Unify Tokenizer Behavior and Ensure Sane Interfaces

Open lapp0 opened this issue 1 year ago • 0 comments

@brandonwillard and I were looking into the LlamaCppTokenizer and noticed a number of issues:

It's not made obvious that __getstate__ is used to serialize for hashing.
LlamaCppTokenizer and TransformerTokenizer are subclasses of outlines Tokenizer, but vLLM is not
LlamaCppTokenizer.__init__ doesn't load special_tokens
vLLM and transformers tokenizers use adapt_tokenizer, but llamacpp doesn't.
Tokenizers are intended to be immutable, but that isn't programmatically guaranteed.
The __hash__ and _stablehash(serialized) are calculated once per call rather than caching their hash value.

A lot of minor changes here. Please let me know if I'm missing something or if I've accidentally excluded something.

__getstate__ is a fallback for outlines.caching, and by default we implement _stablehash
vLLM becomes an outlines Tokenizer and uses the standard interfaces.

Collection entries
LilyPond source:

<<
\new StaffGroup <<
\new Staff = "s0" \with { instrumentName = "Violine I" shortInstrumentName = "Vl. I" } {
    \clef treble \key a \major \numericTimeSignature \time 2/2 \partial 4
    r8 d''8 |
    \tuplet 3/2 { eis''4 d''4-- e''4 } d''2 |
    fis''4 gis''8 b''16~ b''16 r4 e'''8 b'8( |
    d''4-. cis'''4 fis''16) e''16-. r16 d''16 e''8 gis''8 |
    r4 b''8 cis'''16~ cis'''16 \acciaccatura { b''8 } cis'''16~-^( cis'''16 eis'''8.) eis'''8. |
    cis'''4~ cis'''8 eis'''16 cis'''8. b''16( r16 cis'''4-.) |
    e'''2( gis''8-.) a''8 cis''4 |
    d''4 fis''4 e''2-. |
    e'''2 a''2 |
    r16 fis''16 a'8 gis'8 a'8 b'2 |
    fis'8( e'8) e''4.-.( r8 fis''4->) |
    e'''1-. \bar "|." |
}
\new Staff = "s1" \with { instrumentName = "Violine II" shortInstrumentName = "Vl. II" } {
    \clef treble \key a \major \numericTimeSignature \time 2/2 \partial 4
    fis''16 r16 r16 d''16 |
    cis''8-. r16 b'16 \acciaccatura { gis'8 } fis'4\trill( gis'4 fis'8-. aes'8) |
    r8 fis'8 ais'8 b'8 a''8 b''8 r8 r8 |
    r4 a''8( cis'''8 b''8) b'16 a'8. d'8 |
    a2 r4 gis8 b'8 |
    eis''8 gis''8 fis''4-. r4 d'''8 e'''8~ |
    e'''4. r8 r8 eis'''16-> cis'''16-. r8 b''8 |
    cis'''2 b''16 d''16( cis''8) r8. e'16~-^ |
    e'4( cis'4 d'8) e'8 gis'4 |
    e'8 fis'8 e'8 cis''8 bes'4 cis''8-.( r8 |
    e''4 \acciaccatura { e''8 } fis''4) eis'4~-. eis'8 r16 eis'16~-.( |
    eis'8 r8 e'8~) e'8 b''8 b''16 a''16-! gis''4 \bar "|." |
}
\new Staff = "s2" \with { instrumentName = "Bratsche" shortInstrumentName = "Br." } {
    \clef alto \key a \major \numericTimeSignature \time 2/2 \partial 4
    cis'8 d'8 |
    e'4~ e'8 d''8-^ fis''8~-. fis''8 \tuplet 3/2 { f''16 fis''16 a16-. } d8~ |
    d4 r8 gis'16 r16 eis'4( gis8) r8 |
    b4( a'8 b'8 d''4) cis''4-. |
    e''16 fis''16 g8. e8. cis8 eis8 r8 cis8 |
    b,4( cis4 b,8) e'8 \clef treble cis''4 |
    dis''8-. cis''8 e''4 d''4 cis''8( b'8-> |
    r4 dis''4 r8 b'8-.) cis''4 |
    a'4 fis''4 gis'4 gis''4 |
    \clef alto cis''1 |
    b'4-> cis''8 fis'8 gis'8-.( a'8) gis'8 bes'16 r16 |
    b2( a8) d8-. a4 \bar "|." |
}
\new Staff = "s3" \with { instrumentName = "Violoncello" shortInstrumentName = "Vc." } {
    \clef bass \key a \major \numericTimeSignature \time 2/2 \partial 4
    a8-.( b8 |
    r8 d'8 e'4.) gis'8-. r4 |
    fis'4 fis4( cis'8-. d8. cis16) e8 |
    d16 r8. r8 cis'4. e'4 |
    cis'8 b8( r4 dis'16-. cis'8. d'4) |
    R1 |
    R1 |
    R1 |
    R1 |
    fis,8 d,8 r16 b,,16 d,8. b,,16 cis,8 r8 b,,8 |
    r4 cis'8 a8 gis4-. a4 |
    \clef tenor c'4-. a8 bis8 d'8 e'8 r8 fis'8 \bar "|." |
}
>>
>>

Things to do:
• a. From the tokenizer issue, write out the passage starting at "Open lapp0 opened" and ending at "serialize for hashing.".
• b. In the tokenizer issue, which tokenizer's __init__ is said not to load special_tokens?
• c. Carry on the tokenizer issue from the point where it stops.

Exercise results:
• a.
Open lapp0 opened this issue 1 year ago • 0 comments

@brandonwillard and I were looking into the LlamaCppTokenizer and noticed a number of issues:

It's not made obvious that __getstate__ is used to serialize for hashing.

• b. LlamaCppTokenizer

• c.
Good parameterized tests for all three tokenizers
outlines Tokenizer mutation is disabled
adapt_tokenizer is removed. All models pass themselves to their respective Tokenizer to be constructed.
_stablehash and __hash__ are only calculated once.
llamacpp tokenizer should have identical "batch decoding" behavior to the other tokens. link

Some of the work to fix this can be resurrected from https://github.com/outlines-dev/outlines/pull/676

Status

On hold until ExLlamaV2 integration is complete (https://github.com/outlines-dev/outlines/issues/807)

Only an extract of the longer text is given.